Filter the records, keeping every line that has the string "Aire".

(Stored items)
··········

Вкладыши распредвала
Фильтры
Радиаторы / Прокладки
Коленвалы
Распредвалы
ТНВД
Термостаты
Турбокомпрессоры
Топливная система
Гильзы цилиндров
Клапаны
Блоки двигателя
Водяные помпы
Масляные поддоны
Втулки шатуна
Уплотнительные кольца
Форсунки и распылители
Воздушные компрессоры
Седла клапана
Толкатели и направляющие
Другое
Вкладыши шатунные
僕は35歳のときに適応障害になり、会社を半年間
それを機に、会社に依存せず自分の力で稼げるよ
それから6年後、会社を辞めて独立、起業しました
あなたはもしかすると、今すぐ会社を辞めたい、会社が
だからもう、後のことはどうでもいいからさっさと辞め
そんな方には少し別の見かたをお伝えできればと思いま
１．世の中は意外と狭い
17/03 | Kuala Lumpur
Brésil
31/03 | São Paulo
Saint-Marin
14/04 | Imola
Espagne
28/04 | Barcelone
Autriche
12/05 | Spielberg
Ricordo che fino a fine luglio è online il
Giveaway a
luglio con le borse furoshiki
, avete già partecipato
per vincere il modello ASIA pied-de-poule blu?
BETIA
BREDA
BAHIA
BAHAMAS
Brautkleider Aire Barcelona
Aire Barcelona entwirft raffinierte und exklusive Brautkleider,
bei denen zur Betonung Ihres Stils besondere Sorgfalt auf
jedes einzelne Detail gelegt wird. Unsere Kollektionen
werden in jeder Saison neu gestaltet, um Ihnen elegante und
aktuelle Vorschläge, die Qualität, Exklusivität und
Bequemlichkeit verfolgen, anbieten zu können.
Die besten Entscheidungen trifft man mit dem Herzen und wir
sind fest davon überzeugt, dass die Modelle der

··········

Task response >>
Brautkleider Aire Barcelona
Aire Barcelona entwirft raffinierte und exklusive Brautkleider,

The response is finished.